Alcatel Salutes General Bandwidth
The $15 million is the first tranche in a round that will eventually total $20 million with participation from General Bandwidth's existing investors, which include Invesco, SBC, Sevin Rosen Funds, Texas Instruments Inc., Thomas Weisel Capital Partners, Trellis Partners, and Venrock Associates. The vendor expects the infusion will carry it to breakeven in 2005.
General Bandwidth will use the capital to further integrate its voice gateway, which enables voice calls between Class 5 switches and IP-based networks, with Alcatel's fiber optic equipment. Alcatel has turned into a valuable sales channel for General Bandwidth, which has won about 10 of its 37 customers in conjunction with the French equipment maker. A case in point is SBC's FTTP initiative, from which the young company stands to gain about 15 percent of the revenue from equipment sales.
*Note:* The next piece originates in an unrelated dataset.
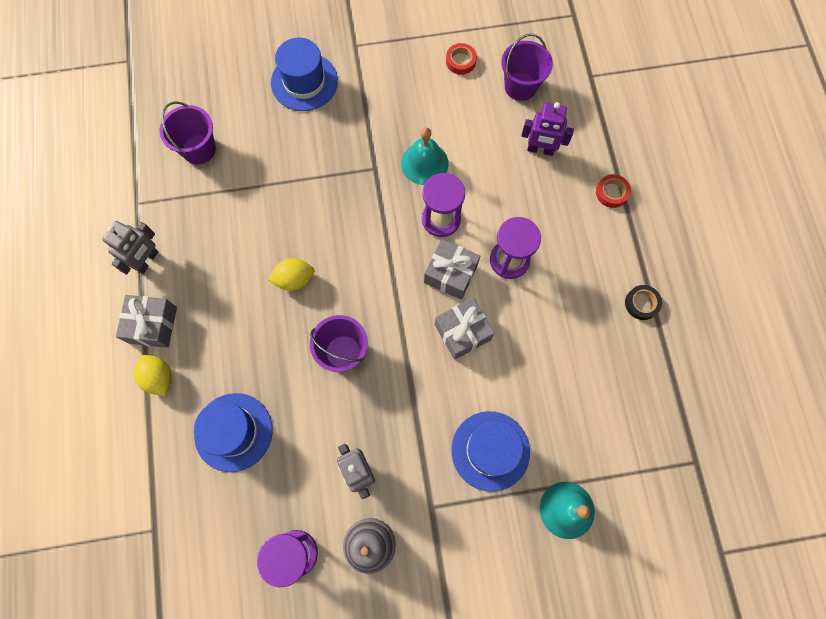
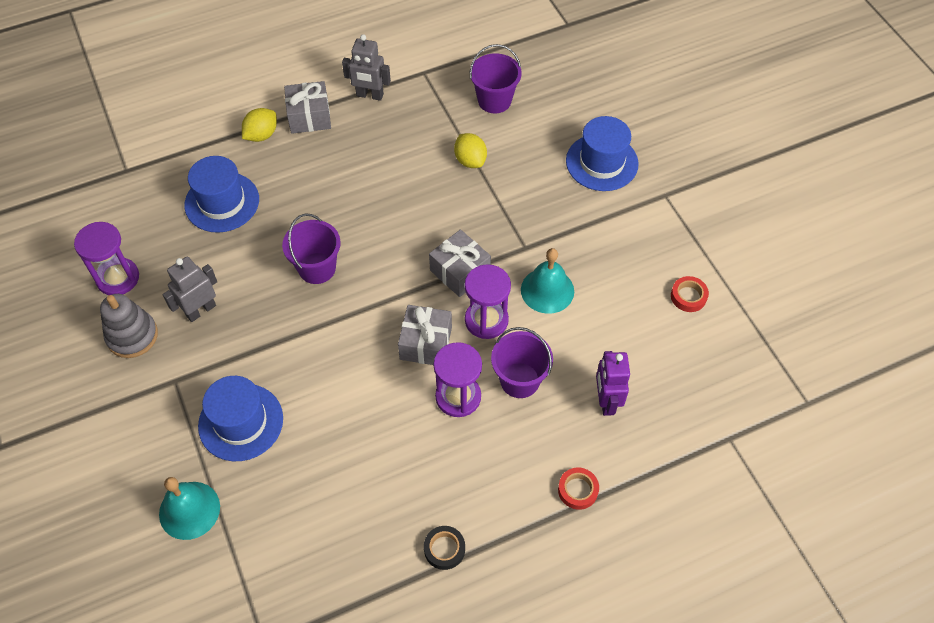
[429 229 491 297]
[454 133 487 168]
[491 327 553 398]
"The Alcatel relationship came down to a make versus buy decision for Alcatel," says Brendon Mills, CEO at General Bandwidth. "Our relationship and our product have been strong enough that Alcatel decided to partner with us to facilitate the voice part of the equation."
In addition, General Bandwidth will apply the cash infusion to expanding aggressively into the voice-over-IP market. The company's equipment is going through PacketCable certification at CableLabs in preparation for a sales push into the cable industry. The firm has been shipping VOIP products for two years and has at least ten customers deploying equipment, including Asia Pacific Online Service Inc., Hancock Telecom, and Rochester Telephone Co.
"We spent the first five years at the company getting that cornerstone RBOC win," Mills says. "The second five years will be spent becoming the best solution in voice-over-IP."
Founded in 1999, General Bandwidth has spent its formative years weathering a downturn of historic proportions in the telecom industry. "We saw things bottom out last summer, and we're feeling like a survivor," says Ken Cavanaugh, the company's director of business development. "The last two or three quarters have been our best ones so far."